Chapters Three and Four present extensive focus group discussions with widowed women, men, and other community members, who have been directly affected by widow inherence. Okech shows that widow inheritance is understood as policing community boundaries, designating “insiders” and “outsiders” and draws out the complex and, at times, unpredictable uses and transfers of power between men and women. Chapter Five explores both the ways in which language is gendered, as well as the different language strategies that interviewed men and women used to signify authority, power, and control over their own lives, and the life of the community.

Given the author’s position, that “language … [is] the primary means through which we maintain or contest old meanings and construct new ones” (66), a deeper analysis of her own linguistic and translation choices would have been useful here. It is not clear whether the interviews and focus groups were conducted in Dho’Luo and then translated by the author (although I infer this is the case), but she does explain that one of her methodological insights:

concerns the practicalities of working across two different languages (Dho’Luo and English) and the complexities of using discourse analysis in a context where I sought not to represent the narratives through a process of translation but rather to represent them whilst being alert to their “un-translatability.” (4–5)

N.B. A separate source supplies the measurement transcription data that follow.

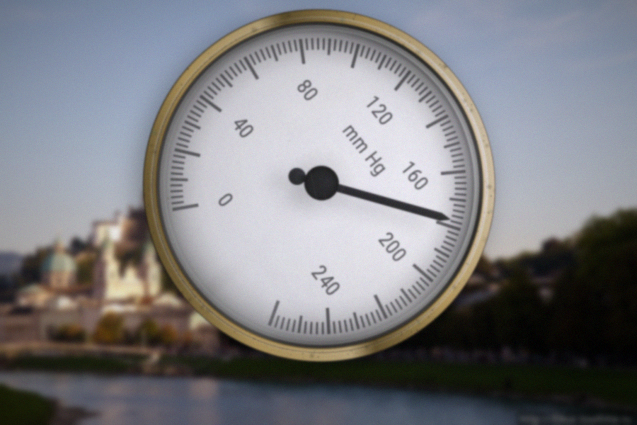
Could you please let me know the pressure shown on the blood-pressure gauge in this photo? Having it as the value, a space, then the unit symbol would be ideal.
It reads 178 mmHg
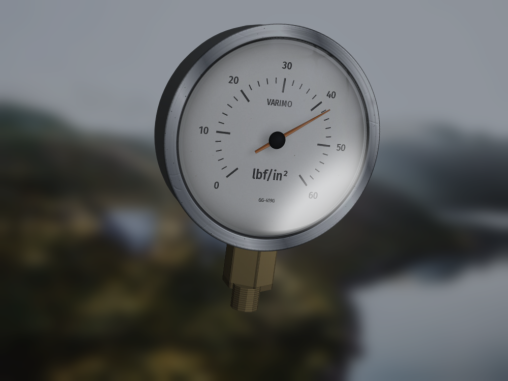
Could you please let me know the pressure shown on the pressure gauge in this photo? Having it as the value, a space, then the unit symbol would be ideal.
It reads 42 psi
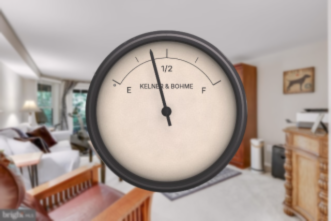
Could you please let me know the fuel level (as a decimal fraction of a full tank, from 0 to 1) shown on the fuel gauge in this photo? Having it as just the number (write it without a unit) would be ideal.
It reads 0.375
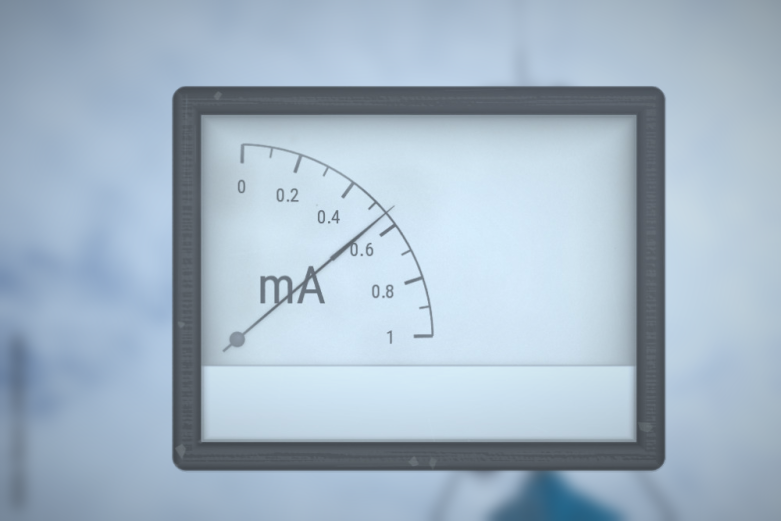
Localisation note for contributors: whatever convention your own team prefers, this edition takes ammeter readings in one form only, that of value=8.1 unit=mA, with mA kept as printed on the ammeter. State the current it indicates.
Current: value=0.55 unit=mA
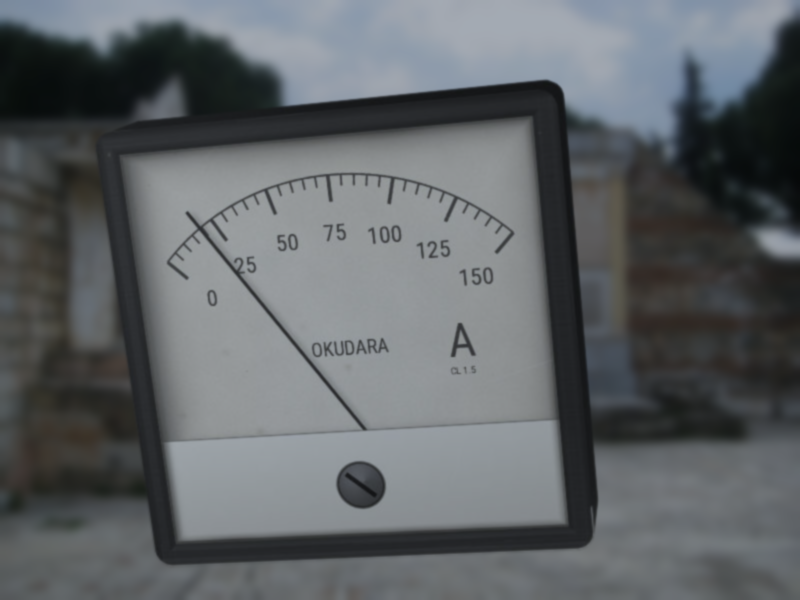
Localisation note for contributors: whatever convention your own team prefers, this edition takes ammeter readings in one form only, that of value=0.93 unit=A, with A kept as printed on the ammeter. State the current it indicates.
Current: value=20 unit=A
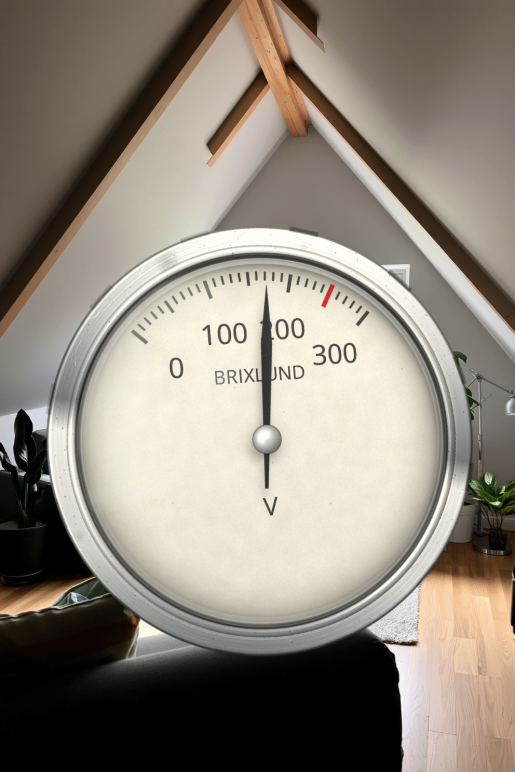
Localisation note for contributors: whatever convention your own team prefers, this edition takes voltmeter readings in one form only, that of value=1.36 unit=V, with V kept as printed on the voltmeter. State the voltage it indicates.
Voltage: value=170 unit=V
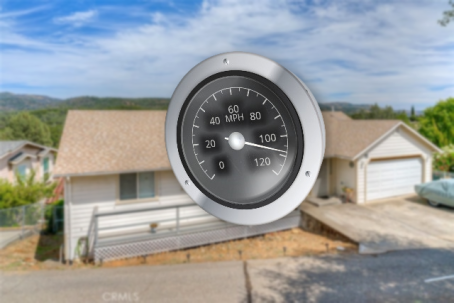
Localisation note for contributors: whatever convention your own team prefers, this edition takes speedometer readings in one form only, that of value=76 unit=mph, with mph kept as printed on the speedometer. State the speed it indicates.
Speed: value=107.5 unit=mph
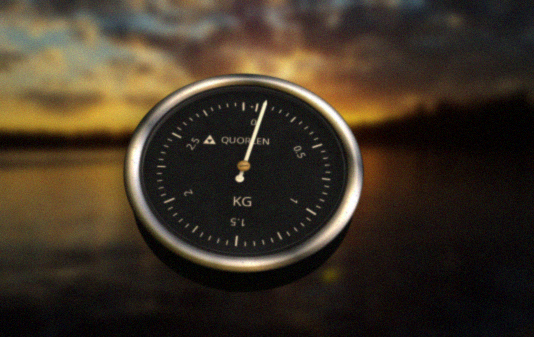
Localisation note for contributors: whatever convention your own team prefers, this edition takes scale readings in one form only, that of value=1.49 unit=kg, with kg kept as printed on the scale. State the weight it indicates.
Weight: value=0.05 unit=kg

Although Okech emphasizes the untranslatability of participant’s stories, she generally offers only English quotations, with the occasional Dho’Luo word in translation (43). Where she does offer a more substantial Dho’Luo quotation and then translates it in full (42), the argument is stronger for the bilingualism. Offering this multilingual visibility more extensively in the work would also strengthen her location within postcolonial African feminism, and would have also offered participants the all too rare opportunity to speak and be heard in their own words.

More attention could also have been paid to the temporal and historical context of the field work, especially for readers unfamiliar with recent Kenyan political history. The political violence following the 2007 elections was ethnically organized and motivated, and Luo communities in Nairobi and in Western Kenya were among those targeted. Greater engagement with Kenyan colonial history would also help to contextualize widow inheritance—this is not the first time the instinct to revert to cultural practices centring women’s bodies has affected women’s access to rights and cultural identity in times of political instability.

Although the author draws from literature of African independence movements, a more explicit grounding of the study within both African feminist scholarship and a decolonial politics of language would broaden the utility of her work, contributing not only to African feminisms but also to decolonial scholarship that seeks to recenter vernacular expression and the voices and experiences of grassroots communities. Nevertheless, this work offers important insights into Luo community practices and the roles gender performances play in cultural reproduction.